## MATERIAL TO PROCESS

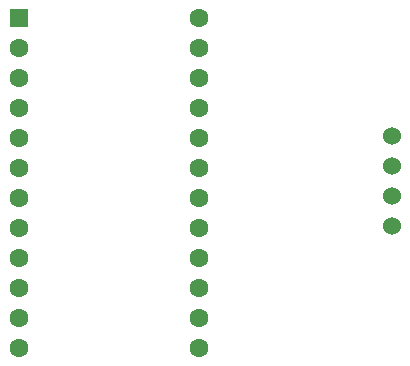
<source format=gbr>
%TF.GenerationSoftware,KiCad,Pcbnew,(6.0.1)*%
%TF.CreationDate,2023-03-08T21:06:13-08:00*%
%TF.ProjectId,Ultrasonic,556c7472-6173-46f6-9e69-632e6b696361,rev?*%
%TF.SameCoordinates,Original*%
%TF.FileFunction,Soldermask,Bot*%
%TF.FilePolarity,Negative*%
%FSLAX46Y46*%
G04 Gerber Fmt 4.6, Leading zero omitted, Abs format (unit mm)*
G04 Created by KiCad (PCBNEW (6.0.1)) date 2023-03-08 21:06:13*
%MOMM*%
%LPD*%
G01*
G04 APERTURE LIST*
%ADD10C,1.530000*%
%ADD11R,1.600000X1.600000*%
%ADD12C,1.600000*%
G04 APERTURE END LIST*
D10*
%TO.C,U2*%
X163250000Y-94610000D03*
X163250000Y-92070000D03*
X163250000Y-89530000D03*
X163250000Y-86990000D03*
%TD*%
D11*
%TO.C,U1*%
X131705000Y-76980000D03*
D12*
X131705000Y-79520000D03*
X131705000Y-82060000D03*
X131705000Y-84600000D03*
X131705000Y-87140000D03*
X131705000Y-89680000D03*
X131705000Y-92220000D03*
X131705000Y-94760000D03*
X131705000Y-97300000D03*
X131705000Y-99840000D03*
X131705000Y-102380000D03*
X131705000Y-104920000D03*
X146945000Y-104920000D03*
X146945000Y-102380000D03*
X146945000Y-99840000D03*
X146945000Y-97300000D03*
X146945000Y-94760000D03*
X146945000Y-92220000D03*
X146945000Y-89680000D03*
X146945000Y-87140000D03*
X146945000Y-84600000D03*
X146945000Y-82060000D03*
X146945000Y-79520000D03*
X146945000Y-76980000D03*
%TD*%
M02*

</source>
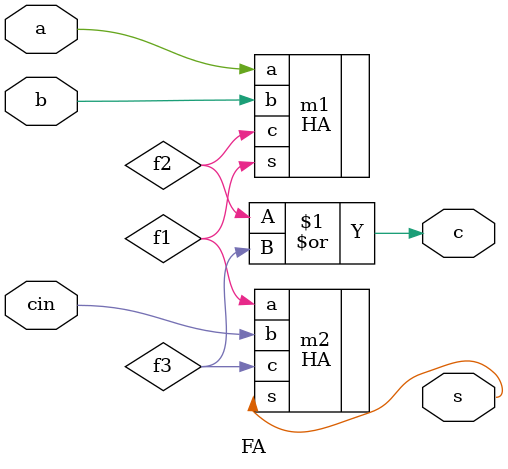
<source format=v>
`timescale 1ns / 1ps


module FA(
    input a,b,cin,
    output s,c
    );
    
    wire f1,f2,f3;
    HA m1(.a(a),.b(b),.s(f1),.c(f2));
    HA m2(.a(f1),.b(cin),.s(s),.c(f3));
    or r1(c,f2,f3);
endmodule

</source>
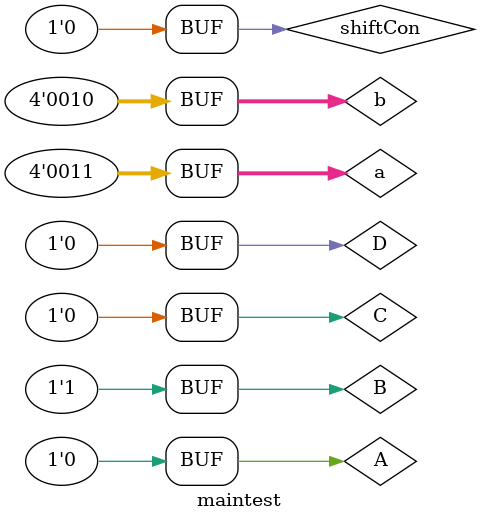
<source format=v>
`timescale 1ns / 1ps


module maintest;

	// Inputs
	reg A;
	reg B;
	reg C;
	reg D;
	reg [3:0] a;
	reg [3:0] b;
	reg shiftCon;

	// Outputs
	wire [15:0] E;
	wire [3:0] andOut;
	wire [3:0] norOut;
	wire [3:0] nandOut;
	wire [3:0] orOut;
	wire [3:0] xorOut;
	wire [3:0] AbarOut;
	wire [3:0] BbarOut;
	wire [3:0] adderOut;
	wire Cout;
	wire Bout;
	wire [3:0] subtractOut;
	wire compGOut;
	wire compEOut;
	wire compLOut;
	wire [7:0] multiOut;
	wire evenAOut;
	wire evenBOut;
	wire oddAOut;
	wire oddBOut;
	wire [3:0] decremOut;
	wire [3:0] incremOut;
	wire [3:0] xnorOut;
	wire [3:0] shiftOut;

	// Instantiate the Unit Under Test (UUT)
	mainalu uut (
		.A(A), 
		.B(B), 
		.C(C), 
		.D(D), 
		.a(a), 
		.b(b), 
		.E(E), 
		.andOut(andOut), 
		.norOut(norOut), 
		.nandOut(nandOut), 
		.orOut(orOut), 
		.xorOut(xorOut), 
		.AbarOut(AbarOut), 
		.BbarOut(BbarOut), 
		.adderOut(adderOut), 
		.Cout(Cout), 
		.Bout(Bout), 
		.subtractOut(subtractOut), 
		.compGOut(compGOut), 
		.compEOut(compEOut), 
		.compLOut(compLOut), 
		.multiOut(multiOut), 
		.evenAOut(evenAOut), 
		.evenBOut(evenBOut), 
		.oddAOut(oddAOut), 
		.oddBOut(oddBOut), 
		.decremOut(decremOut), 
		.incremOut(incremOut), 
		.xnorOut(xnorOut), 
		.shiftOut(shiftOut), 
		.shiftCon(shiftCon)
	);

	initial begin
		// Initialize Inputs
		A = 0;
		B = 0;
		C = 0;
		D = 0;
		
		a[0] = 1;
		a[1] = 1;
		a[2] = 0;
		a[3] = 0;
		
		b[0] = 0;
		b[1] = 1;
		b[2] = 0;
		b[3] = 0;
		shiftCon = 0; // 0 for right shift

		// Wait 100 ns for global reset to finish
		#100;
		
		A = 0;
		B = 0;
		C = 0;
		D = 1;
		
		a[0] = 1;
		a[1] = 1;
		a[2] = 0;
		a[3] = 0;
		
		b[0] = 0;
		b[1] = 1;
		b[2] = 0;
		b[3] = 0;
		shiftCon = 0; // 0 for right shift
        #100;
		  
		A = 0;
		B = 0;
		C = 1;
		D = 0;
		
		a[0] = 1;
		a[1] = 1;
		a[2] = 0;
		a[3] = 0;
		
		b[0] = 0;
		b[1] = 1;
		b[2] = 0;
		b[3] = 0;
		shiftCon = 0; // 0 for right shift
		// Add stimulus here
		#100;
		A = 0;
		B = 0;
		C = 1;
		D = 1;
		
		a[0] = 1;
		a[1] = 1;
		a[2] = 0;
		a[3] = 0;
		
		b[0] = 0;
		b[1] = 1;
		b[2] = 0;
		b[3] = 0;
		shiftCon = 0; // 0 for right shift
		// Add stimulus here
		#100;

		A = 0;
		B = 1;
		C = 0;
		D = 0;
		
		a[0] = 1;
		a[1] = 1;
		a[2] = 0;
		a[3] = 0;
		
		b[0] = 0;
		b[1] = 1;
		b[2] = 0;
		b[3] = 0;
		shiftCon = 0; // 0 for right shift
		// Add stimulus here
		#100;



	end
      
endmodule


</source>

## EXERCISE GOAL
Each line of the data needs to be output exactly, with any image excluded.

## ANSWER TO THIS TASK
<source format=gbr>
%TF.GenerationSoftware,KiCad,Pcbnew,(6.0.1)*%
%TF.CreationDate,2023-03-08T21:06:13-08:00*%
%TF.ProjectId,Ultrasonic,556c7472-6173-46f6-9e69-632e6b696361,rev?*%
%TF.SameCoordinates,Original*%
%TF.FileFunction,Soldermask,Bot*%
%TF.FilePolarity,Negative*%
%FSLAX46Y46*%
G04 Gerber Fmt 4.6, Leading zero omitted, Abs format (unit mm)*
G04 Created by KiCad (PCBNEW (6.0.1)) date 2023-03-08 21:06:13*
%MOMM*%
%LPD*%
G01*
G04 APERTURE LIST*
%ADD10C,1.530000*%
%ADD11R,1.600000X1.600000*%
%ADD12C,1.600000*%
G04 APERTURE END LIST*
D10*
%TO.C,U2*%
X163250000Y-94610000D03*
X163250000Y-92070000D03*
X163250000Y-89530000D03*
X163250000Y-86990000D03*
%TD*%
D11*
%TO.C,U1*%
X131705000Y-76980000D03*
D12*
X131705000Y-79520000D03*
X131705000Y-82060000D03*
X131705000Y-84600000D03*
X131705000Y-87140000D03*
X131705000Y-89680000D03*
X131705000Y-92220000D03*
X131705000Y-94760000D03*
X131705000Y-97300000D03*
X131705000Y-99840000D03*
X131705000Y-102380000D03*
X131705000Y-104920000D03*
X146945000Y-104920000D03*
X146945000Y-102380000D03*
X146945000Y-99840000D03*
X146945000Y-97300000D03*
X146945000Y-94760000D03*
X146945000Y-92220000D03*
X146945000Y-89680000D03*
X146945000Y-87140000D03*
X146945000Y-84600000D03*
X146945000Y-82060000D03*
X146945000Y-79520000D03*
X146945000Y-76980000D03*
%TD*%
M02*

</source>
<source format=v>
`timescale 1ns / 1ps


module FA(
    input a,b,cin,
    output s,c
    );
    
    wire f1,f2,f3;
    HA m1(.a(a),.b(b),.s(f1),.c(f2));
    HA m2(.a(f1),.b(cin),.s(s),.c(f3));
    or r1(c,f2,f3);
endmodule

</source>
<source format=v>
`timescale 1ns / 1ps


module maintest;

	// Inputs
	reg A;
	reg B;
	reg C;
	reg D;
	reg [3:0] a;
	reg [3:0] b;
	reg shiftCon;

	// Outputs
	wire [15:0] E;
	wire [3:0] andOut;
	wire [3:0] norOut;
	wire [3:0] nandOut;
	wire [3:0] orOut;
	wire [3:0] xorOut;
	wire [3:0] AbarOut;
	wire [3:0] BbarOut;
	wire [3:0] adderOut;
	wire Cout;
	wire Bout;
	wire [3:0] subtractOut;
	wire compGOut;
	wire compEOut;
	wire compLOut;
	wire [7:0] multiOut;
	wire evenAOut;
	wire evenBOut;
	wire oddAOut;
	wire oddBOut;
	wire [3:0] decremOut;
	wire [3:0] incremOut;
	wire [3:0] xnorOut;
	wire [3:0] shiftOut;

	// Instantiate the Unit Under Test (UUT)
	mainalu uut (
		.A(A), 
		.B(B), 
		.C(C), 
		.D(D), 
		.a(a), 
		.b(b), 
		.E(E), 
		.andOut(andOut), 
		.norOut(norOut), 
		.nandOut(nandOut), 
		.orOut(orOut), 
		.xorOut(xorOut), 
		.AbarOut(AbarOut), 
		.BbarOut(BbarOut), 
		.adderOut(adderOut), 
		.Cout(Cout), 
		.Bout(Bout), 
		.subtractOut(subtractOut), 
		.compGOut(compGOut), 
		.compEOut(compEOut), 
		.compLOut(compLOut), 
		.multiOut(multiOut), 
		.evenAOut(evenAOut), 
		.evenBOut(evenBOut), 
		.oddAOut(oddAOut), 
		.oddBOut(oddBOut), 
		.decremOut(decremOut), 
		.incremOut(incremOut), 
		.xnorOut(xnorOut), 
		.shiftOut(shiftOut), 
		.shiftCon(shiftCon)
	);

	initial begin
		// Initialize Inputs
		A = 0;
		B = 0;
		C = 0;
		D = 0;
		
		a[0] = 1;
		a[1] = 1;
		a[2] = 0;
		a[3] = 0;
		
		b[0] = 0;
		b[1] = 1;
		b[2] = 0;
		b[3] = 0;
		shiftCon = 0; // 0 for right shift

		// Wait 100 ns for global reset to finish
		#100;
		
		A = 0;
		B = 0;
		C = 0;
		D = 1;
		
		a[0] = 1;
		a[1] = 1;
		a[2] = 0;
		a[3] = 0;
		
		b[0] = 0;
		b[1] = 1;
		b[2] = 0;
		b[3] = 0;
		shiftCon = 0; // 0 for right shift
        #100;
		  
		A = 0;
		B = 0;
		C = 1;
		D = 0;
		
		a[0] = 1;
		a[1] = 1;
		a[2] = 0;
		a[3] = 0;
		
		b[0] = 0;
		b[1] = 1;
		b[2] = 0;
		b[3] = 0;
		shiftCon = 0; // 0 for right shift
		// Add stimulus here
		#100;
		A = 0;
		B = 0;
		C = 1;
		D = 1;
		
		a[0] = 1;
		a[1] = 1;
		a[2] = 0;
		a[3] = 0;
		
		b[0] = 0;
		b[1] = 1;
		b[2] = 0;
		b[3] = 0;
		shiftCon = 0; // 0 for right shift
		// Add stimulus here
		#100;

		A = 0;
		B = 1;
		C = 0;
		D = 0;
		
		a[0] = 1;
		a[1] = 1;
		a[2] = 0;
		a[3] = 0;
		
		b[0] = 0;
		b[1] = 1;
		b[2] = 0;
		b[3] = 0;
		shiftCon = 0; // 0 for right shift
		// Add stimulus here
		#100;



	end
      
endmodule


</source>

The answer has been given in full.